Datenterminaleinrichtung
Englisch: data terminal equipment
Endgerät, das Benutzerinformationen in Signale umwandelt oder empfangene Signale zurückkonvertiert.
DTE: die Stimme deiner Ausrüstung im Netz
Datenterminaleinrichtung ist jedes Gerät am Rand eines Kommunikationssystems, das Daten für die menschliche Nutzung oder Maschinensteuerung erzeugt, empfängt oder verarbeitet. Es ist der Endpunkt: ein Computer, eine SPS, ein Drucker, eine Kasse oder ein Sensor-Gateway, das Informationen in Signale für die Übertragung verschlüsselt oder eingehende Signale wieder in brauchbare Form dekodiert. Die DTE sitzt am Ende der Leitung, nicht in der Mitte und verwaltet den Datenverkehr.
In Industrienetzen ist die Unterscheidung zwischen DTE und DCE (Datenkommunikationseinrichtung wie Modems oder Netzwerk-Switches) für Verkabelung und Protokoll wichtig. Eine DTE gibt Daten üblicherweise auf einem Pin aus und empfängt auf einem anderen; die DCE kehrt das um. Deshalb gibt es den Null-Modem-Adapter: um die Sende- und Empfangspaare zu vertauschen, wenn man zwei DTEs direkt verbindet und die Kommunikationsausrüstung umgeht. Das Verständnis deiner Ausrüstung in dieser Beziehung bestimmt, ob du ein gerades Kabel oder ein gekreuztes brauchst.
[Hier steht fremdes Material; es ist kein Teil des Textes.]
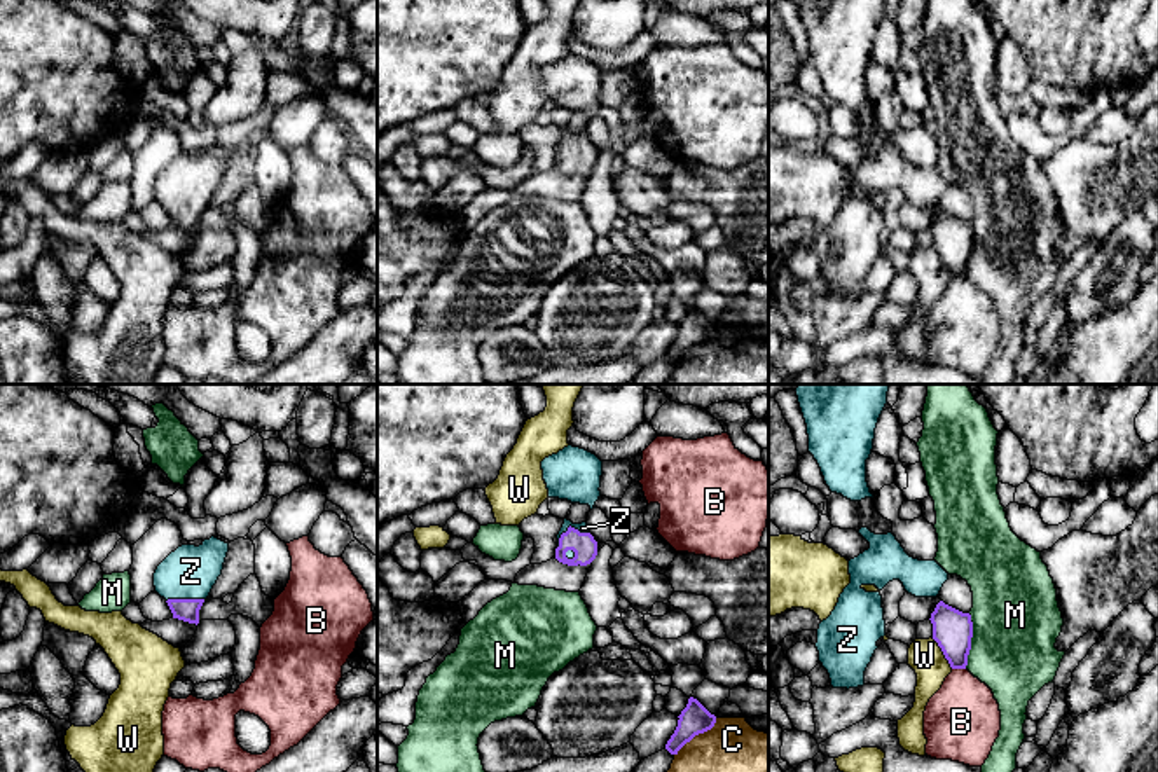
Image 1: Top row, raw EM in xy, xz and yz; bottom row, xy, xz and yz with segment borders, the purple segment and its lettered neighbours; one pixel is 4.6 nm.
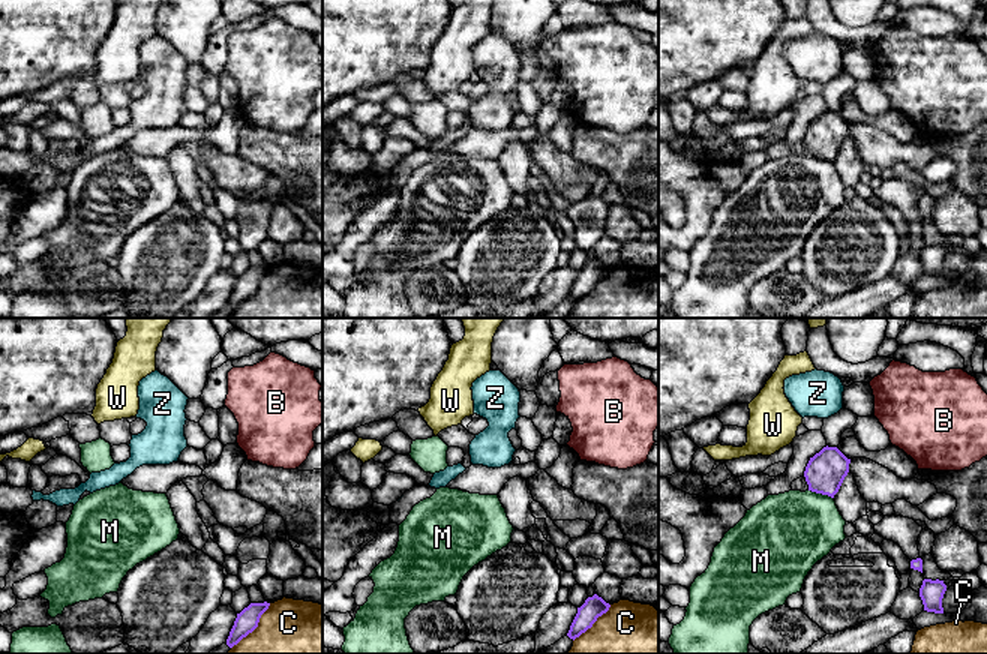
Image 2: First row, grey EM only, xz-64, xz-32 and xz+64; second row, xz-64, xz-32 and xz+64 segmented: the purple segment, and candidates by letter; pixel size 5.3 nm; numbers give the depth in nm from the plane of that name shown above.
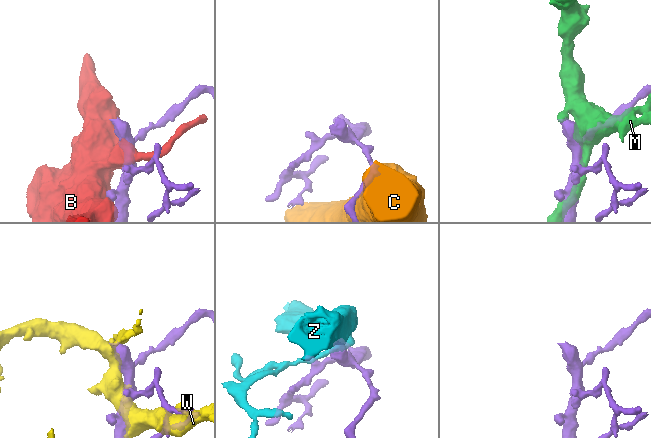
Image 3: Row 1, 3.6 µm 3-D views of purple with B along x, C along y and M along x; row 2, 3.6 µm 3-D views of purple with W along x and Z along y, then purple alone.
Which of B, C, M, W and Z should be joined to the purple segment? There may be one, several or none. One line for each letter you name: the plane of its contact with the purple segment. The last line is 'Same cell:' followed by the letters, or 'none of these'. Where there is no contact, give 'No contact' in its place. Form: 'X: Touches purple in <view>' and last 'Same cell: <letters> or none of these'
Z: Touches purple in xz
Same cell: Z

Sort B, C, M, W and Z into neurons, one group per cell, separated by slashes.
B / C / M / W / Z

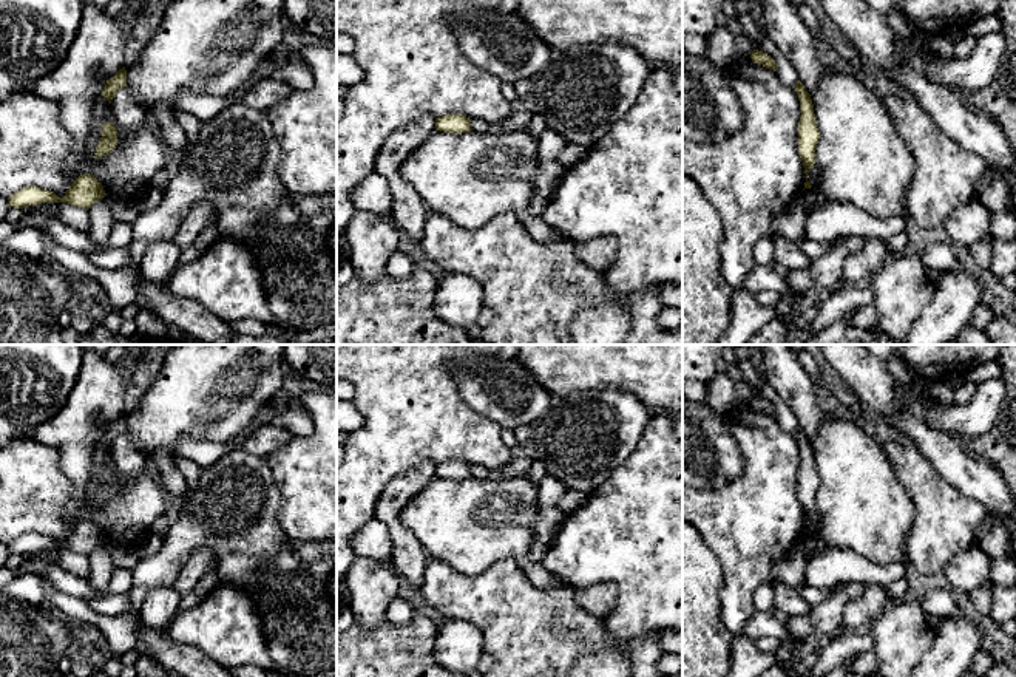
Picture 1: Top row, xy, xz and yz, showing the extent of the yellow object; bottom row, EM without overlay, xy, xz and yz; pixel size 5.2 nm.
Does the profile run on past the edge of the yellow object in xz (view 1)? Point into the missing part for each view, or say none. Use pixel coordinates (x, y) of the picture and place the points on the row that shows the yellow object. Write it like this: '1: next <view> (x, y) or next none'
1: next none

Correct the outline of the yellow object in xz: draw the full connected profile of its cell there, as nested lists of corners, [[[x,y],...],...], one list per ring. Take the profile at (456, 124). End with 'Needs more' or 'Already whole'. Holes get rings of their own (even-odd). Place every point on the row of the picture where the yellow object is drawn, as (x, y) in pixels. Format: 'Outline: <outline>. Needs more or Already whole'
Outline: [[[445,114],[435,119],[435,131],[462,134],[472,130],[471,119],[463,114]]]. Already whole

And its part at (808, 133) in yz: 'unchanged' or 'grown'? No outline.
unchanged

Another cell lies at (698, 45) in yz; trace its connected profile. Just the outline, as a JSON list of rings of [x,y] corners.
[[[682,32],[682,49],[698,57],[707,57],[709,37]]]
Wo DTE im größeren Zusammenhang sitzt
Im ISO/OSI-Modell befasst sich DTE primär mit den Schichten 4 bis 7 (Transport, Sitzung, Präsentation, Anwendung), während DCE und das physikalische Schicht-Medium die Schichten 1 bis 3 handhaben. Das ist keine harte Grenze; viele moderne Geräte vereinen beide Rollen. Ein verwalteter Ethernet-Switch mit serieller Schnittstelle kann je nachdem, welche Schnittstelle man adressiert, sowohl als DTE als auch als DCE fungieren. Industrierechner mit SCADA-Software sind eindeutig DTEs; sie starten Abfragen, empfangen Sensordaten und geben Steuerbefehle aus.
Häufige Ausfallmodi sind fehlerhafte Handshakes (die Ausrüstung und das Netz sind sich uneins über Signaltiming oder Spannungspegel), falsche Baudrate oder Paritätseinstellungen zwischen gekoppelten Geräten sowie Kabelschäden, die die Daten- oder Steuerleitungen unterbrechen. Bei der Fehlersuche prüfe, ob beide Seiten das gleiche Protokoll, den gleichen Spannungsstandard (RS-232, RS-422, RS-485) und die gleiche Flusskontrollmethode erwarten. Eine DTE, die Hardware-Flusskontrolle erwartet, wartet endlos auf ein Signal von einer DCE, die für Software-Flusskontrolle konfiguriert ist.
Der Begriff stammt aus der Telekommunikationsstandardisierung der 1970er Jahre und wird noch verwendet, weil er die Verantwortung klar aufteilt: die DTE besitzt die Anwendungslogik und Benutzeroberfläche; die DCE besitzt den Transport und die Signalaufbereitung. Diese Trennung hat sich in modernen IP-Netzen verwischt, wo ein einzelnes Gerät ein Web-Server (DTE-Schicht) sein kann, der auf einer Netzwerkschnittstellenkarte (DCE-Schicht) im gleichen Gehäuse läuft. Aber in Industrieumgebungen, besonders dort, wo Serienprotokolle und Echtzeit-Anforderungen noch das Sagen haben, bleibt die DTE/DCE-Unterscheidung praktisch nützlich für Inbetriebnahme und Fehlersuche.